Aim of the task:
Write out the data exactly, keeping every line.

Task material:
★ ★ ★ ★ ★ ★ ★
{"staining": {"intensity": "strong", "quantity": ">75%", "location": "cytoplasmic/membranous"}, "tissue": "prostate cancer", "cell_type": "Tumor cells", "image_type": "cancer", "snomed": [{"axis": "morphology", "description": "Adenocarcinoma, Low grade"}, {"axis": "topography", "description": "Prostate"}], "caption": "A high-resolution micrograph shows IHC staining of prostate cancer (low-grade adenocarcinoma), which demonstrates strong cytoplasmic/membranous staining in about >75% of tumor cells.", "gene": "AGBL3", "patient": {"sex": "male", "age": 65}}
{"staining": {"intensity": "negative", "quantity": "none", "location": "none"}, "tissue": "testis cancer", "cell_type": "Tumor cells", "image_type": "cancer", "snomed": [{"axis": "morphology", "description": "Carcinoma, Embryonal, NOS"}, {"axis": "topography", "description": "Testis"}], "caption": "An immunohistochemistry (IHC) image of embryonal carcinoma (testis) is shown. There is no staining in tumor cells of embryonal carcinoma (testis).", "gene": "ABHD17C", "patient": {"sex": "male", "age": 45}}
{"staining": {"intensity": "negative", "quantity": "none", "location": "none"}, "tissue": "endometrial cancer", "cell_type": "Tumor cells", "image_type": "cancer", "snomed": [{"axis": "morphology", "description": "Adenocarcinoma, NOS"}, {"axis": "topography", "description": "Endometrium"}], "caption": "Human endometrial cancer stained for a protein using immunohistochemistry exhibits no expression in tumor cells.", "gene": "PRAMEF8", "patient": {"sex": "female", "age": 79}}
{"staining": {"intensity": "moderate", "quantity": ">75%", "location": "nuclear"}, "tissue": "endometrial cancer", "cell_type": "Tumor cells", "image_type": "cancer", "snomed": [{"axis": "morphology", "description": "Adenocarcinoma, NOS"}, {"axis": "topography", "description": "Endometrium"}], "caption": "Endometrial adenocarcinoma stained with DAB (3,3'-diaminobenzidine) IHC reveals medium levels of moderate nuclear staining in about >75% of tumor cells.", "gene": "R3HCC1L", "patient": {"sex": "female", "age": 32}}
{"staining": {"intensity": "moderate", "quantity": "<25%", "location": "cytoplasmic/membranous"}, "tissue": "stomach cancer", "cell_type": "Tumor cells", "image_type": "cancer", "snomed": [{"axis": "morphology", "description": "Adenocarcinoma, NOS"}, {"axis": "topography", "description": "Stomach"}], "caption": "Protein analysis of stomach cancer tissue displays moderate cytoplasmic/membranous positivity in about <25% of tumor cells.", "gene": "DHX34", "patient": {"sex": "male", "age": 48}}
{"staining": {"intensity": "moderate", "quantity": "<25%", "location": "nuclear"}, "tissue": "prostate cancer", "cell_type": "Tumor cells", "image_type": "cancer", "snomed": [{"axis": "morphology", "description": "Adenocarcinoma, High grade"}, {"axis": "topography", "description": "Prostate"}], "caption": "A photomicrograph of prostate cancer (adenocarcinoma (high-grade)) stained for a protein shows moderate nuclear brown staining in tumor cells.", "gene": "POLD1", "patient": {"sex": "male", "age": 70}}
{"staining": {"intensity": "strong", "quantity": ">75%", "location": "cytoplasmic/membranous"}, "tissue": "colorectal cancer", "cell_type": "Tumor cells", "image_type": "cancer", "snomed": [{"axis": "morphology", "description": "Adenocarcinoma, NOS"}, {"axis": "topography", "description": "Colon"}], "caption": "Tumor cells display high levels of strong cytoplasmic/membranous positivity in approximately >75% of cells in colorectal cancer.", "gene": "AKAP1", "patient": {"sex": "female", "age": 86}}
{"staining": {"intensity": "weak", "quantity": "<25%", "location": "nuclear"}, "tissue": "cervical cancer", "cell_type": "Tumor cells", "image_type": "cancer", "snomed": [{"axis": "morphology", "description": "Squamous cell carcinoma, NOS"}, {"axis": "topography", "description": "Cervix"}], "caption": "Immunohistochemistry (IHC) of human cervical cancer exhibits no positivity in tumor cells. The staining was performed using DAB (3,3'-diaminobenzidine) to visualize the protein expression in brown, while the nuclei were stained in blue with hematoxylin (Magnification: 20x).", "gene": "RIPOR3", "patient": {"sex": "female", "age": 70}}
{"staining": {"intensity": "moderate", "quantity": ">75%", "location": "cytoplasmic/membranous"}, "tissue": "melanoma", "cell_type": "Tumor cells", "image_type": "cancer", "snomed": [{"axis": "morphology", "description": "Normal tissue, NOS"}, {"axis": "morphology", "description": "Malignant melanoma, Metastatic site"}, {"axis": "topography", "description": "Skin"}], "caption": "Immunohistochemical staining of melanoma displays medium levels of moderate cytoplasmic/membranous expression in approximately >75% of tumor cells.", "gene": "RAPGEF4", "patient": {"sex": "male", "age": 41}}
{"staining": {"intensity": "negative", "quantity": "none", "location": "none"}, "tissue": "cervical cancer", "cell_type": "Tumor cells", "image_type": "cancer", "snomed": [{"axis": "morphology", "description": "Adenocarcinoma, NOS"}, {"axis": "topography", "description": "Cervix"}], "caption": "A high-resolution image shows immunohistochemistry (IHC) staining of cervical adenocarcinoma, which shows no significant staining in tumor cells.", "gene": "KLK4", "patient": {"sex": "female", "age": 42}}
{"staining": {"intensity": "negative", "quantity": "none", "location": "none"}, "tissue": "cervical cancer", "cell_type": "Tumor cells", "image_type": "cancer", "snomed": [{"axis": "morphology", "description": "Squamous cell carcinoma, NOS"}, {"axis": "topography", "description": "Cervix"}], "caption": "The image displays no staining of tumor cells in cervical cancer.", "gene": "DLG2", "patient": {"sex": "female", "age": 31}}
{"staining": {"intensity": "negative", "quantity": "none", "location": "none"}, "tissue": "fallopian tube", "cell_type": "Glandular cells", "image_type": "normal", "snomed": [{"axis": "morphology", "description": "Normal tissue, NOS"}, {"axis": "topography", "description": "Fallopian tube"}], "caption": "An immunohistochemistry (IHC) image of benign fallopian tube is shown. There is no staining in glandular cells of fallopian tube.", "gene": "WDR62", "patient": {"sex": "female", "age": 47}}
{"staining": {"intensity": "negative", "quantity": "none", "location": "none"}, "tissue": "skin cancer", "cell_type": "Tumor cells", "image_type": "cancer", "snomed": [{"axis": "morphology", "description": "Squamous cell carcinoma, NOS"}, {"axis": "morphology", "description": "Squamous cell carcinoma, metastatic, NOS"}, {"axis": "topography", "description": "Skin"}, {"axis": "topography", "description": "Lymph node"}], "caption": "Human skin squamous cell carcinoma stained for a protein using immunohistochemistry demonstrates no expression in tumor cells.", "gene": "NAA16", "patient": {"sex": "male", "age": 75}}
★ ★ ★ ★ ★ ★ ★
Your solution:
{"staining": {"intensity": "strong", "quantity": ">75%", "location": "cytoplasmic/membranous"}, "tissue": "prostate cancer", "cell_type": "Tumor cells", "image_type": "cancer", "snomed": [{"axis": "morphology", "description": "Adenocarcinoma, Low grade"}, {"axis": "topography", "description": "Prostate"}], "caption": "A high-resolution micrograph shows IHC staining of prostate cancer (low-grade adenocarcinoma), which demonstrates strong cytoplasmic/membranous staining in about >75% of tumor cells.", "gene": "AGBL3", "patient": {"sex": "male", "age": 65}}
{"staining": {"intensity": "negative", "quantity": "none", "location": "none"}, "tissue": "testis cancer", "cell_type": "Tumor cells", "image_type": "cancer", "snomed": [{"axis": "morphology", "description": "Carcinoma, Embryonal, NOS"}, {"axis": "topography", "description": "Testis"}], "caption": "An immunohistochemistry (IHC) image of embryonal carcinoma (testis) is shown. There is no staining in tumor cells of embryonal carcinoma (testis).", "gene": "ABHD17C", "patient": {"sex": "male", "age": 45}}
{"staining": {"intensity": "negative", "quantity": "none", "location": "none"}, "tissue": "endometrial cancer", "cell_type": "Tumor cells", "image_type": "cancer", "snomed": [{"axis": "morphology", "description": "Adenocarcinoma, NOS"}, {"axis": "topography", "description": "Endometrium"}], "caption": "Human endometrial cancer stained for a protein using immunohistochemistry exhibits no expression in tumor cells.", "gene": "PRAMEF8", "patient": {"sex": "female", "age": 79}}
{"staining": {"intensity": "moderate", "quantity": ">75%", "location": "nuclear"}, "tissue": "endometrial cancer", "cell_type": "Tumor cells", "image_type": "cancer", "snomed": [{"axis": "morphology", "description": "Adenocarcinoma, NOS"}, {"axis": "topography", "description": "Endometrium"}], "caption": "Endometrial adenocarcinoma stained with DAB (3,3'-diaminobenzidine) IHC reveals medium levels of moderate nuclear staining in about >75% of tumor cells.", "gene": "R3HCC1L", "patient": {"sex": "female", "age": 32}}
{"staining": {"intensity": "moderate", "quantity": "<25%", "location": "cytoplasmic/membranous"}, "tissue": "stomach cancer", "cell_type": "Tumor cells", "image_type": "cancer", "snomed": [{"axis": "morphology", "description": "Adenocarcinoma, NOS"}, {"axis": "topography", "description": "Stomach"}], "caption": "Protein analysis of stomach cancer tissue displays moderate cytoplasmic/membranous positivity in about <25% of tumor cells.", "gene": "DHX34", "patient": {"sex": "male", "age": 48}}
{"staining": {"intensity": "moderate", "quantity": "<25%", "location": "nuclear"}, "tissue": "prostate cancer", "cell_type": "Tumor cells", "image_type": "cancer", "snomed": [{"axis": "morphology", "description": "Adenocarcinoma, High grade"}, {"axis": "topography", "description": "Prostate"}], "caption": "A photomicrograph of prostate cancer (adenocarcinoma (high-grade)) stained for a protein shows moderate nuclear brown staining in tumor cells.", "gene": "POLD1", "patient": {"sex": "male", "age": 70}}
{"staining": {"intensity": "strong", "quantity": ">75%", "location": "cytoplasmic/membranous"}, "tissue": "colorectal cancer", "cell_type": "Tumor cells", "image_type": "cancer", "snomed": [{"axis": "morphology", "description": "Adenocarcinoma, NOS"}, {"axis": "topography", "description": "Colon"}], "caption": "Tumor cells display high levels of strong cytoplasmic/membranous positivity in approximately >75% of cells in colorectal cancer.", "gene": "AKAP1", "patient": {"sex": "female", "age": 86}}
{"staining": {"intensity": "weak", "quantity": "<25%", "location": "nuclear"}, "tissue": "cervical cancer", "cell_type": "Tumor cells", "image_type": "cancer", "snomed": [{"axis": "morphology", "description": "Squamous cell carcinoma, NOS"}, {"axis": "topography", "description": "Cervix"}], "caption": "Immunohistochemistry (IHC) of human cervical cancer exhibits no positivity in tumor cells. The staining was performed using DAB (3,3'-diaminobenzidine) to visualize the protein expression in brown, while the nuclei were stained in blue with hematoxylin (Magnification: 20x).", "gene": "RIPOR3", "patient": {"sex": "female", "age": 70}}
{"staining": {"intensity": "moderate", "quantity": ">75%", "location": "cytoplasmic/membranous"}, "tissue": "melanoma", "cell_type": "Tumor cells", "image_type": "cancer", "snomed": [{"axis": "morphology", "description": "Normal tissue, NOS"}, {"axis": "morphology", "description": "Malignant melanoma, Metastatic site"}, {"axis": "topography", "description": "Skin"}], "caption": "Immunohistochemical staining of melanoma displays medium levels of moderate cytoplasmic/membranous expression in approximately >75% of tumor cells.", "gene": "RAPGEF4", "patient": {"sex": "male", "age": 41}}
{"staining": {"intensity": "negative", "quantity": "none", "location": "none"}, "tissue": "cervical cancer", "cell_type": "Tumor cells", "image_type": "cancer", "snomed": [{"axis": "morphology", "description": "Adenocarcinoma, NOS"}, {"axis": "topography", "description": "Cervix"}], "caption": "A high-resolution image shows immunohistochemistry (IHC) staining of cervical adenocarcinoma, which shows no significant staining in tumor cells.", "gene": "KLK4", "patient": {"sex": "female", "age": 42}}
{"staining": {"intensity": "negative", "quantity": "none", "location": "none"}, "tissue": "cervical cancer", "cell_type": "Tumor cells", "image_type": "cancer", "snomed": [{"axis": "morphology", "description": "Squamous cell carcinoma, NOS"}, {"axis": "topography", "description": "Cervix"}], "caption": "The image displays no staining of tumor cells in cervical cancer.", "gene": "DLG2", "patient": {"sex": "female", "age": 31}}
{"staining": {"intensity": "negative", "quantity": "none", "location": "none"}, "tissue": "fallopian tube", "cell_type": "Glandular cells", "image_type": "normal", "snomed": [{"axis": "morphology", "description": "Normal tissue, NOS"}, {"axis": "topography", "description": "Fallopian tube"}], "caption": "An immunohistochemistry (IHC) image of benign fallopian tube is shown. There is no staining in glandular cells of fallopian tube.", "gene": "WDR62", "patient": {"sex": "female", "age": 47}}
{"staining": {"intensity": "negative", "quantity": "none", "location": "none"}, "tissue": "skin cancer", "cell_type": "Tumor cells", "image_type": "cancer", "snomed": [{"axis": "morphology", "description": "Squamous cell carcinoma, NOS"}, {"axis": "morphology", "description": "Squamous cell carcinoma, metastatic, NOS"}, {"axis": "topography", "description": "Skin"}, {"axis": "topography", "description": "Lymph node"}], "caption": "Human skin squamous cell carcinoma stained for a protein using immunohistochemistry demonstrates no expression in tumor cells.", "gene": "NAA16", "patient": {"sex": "male", "age": 75}}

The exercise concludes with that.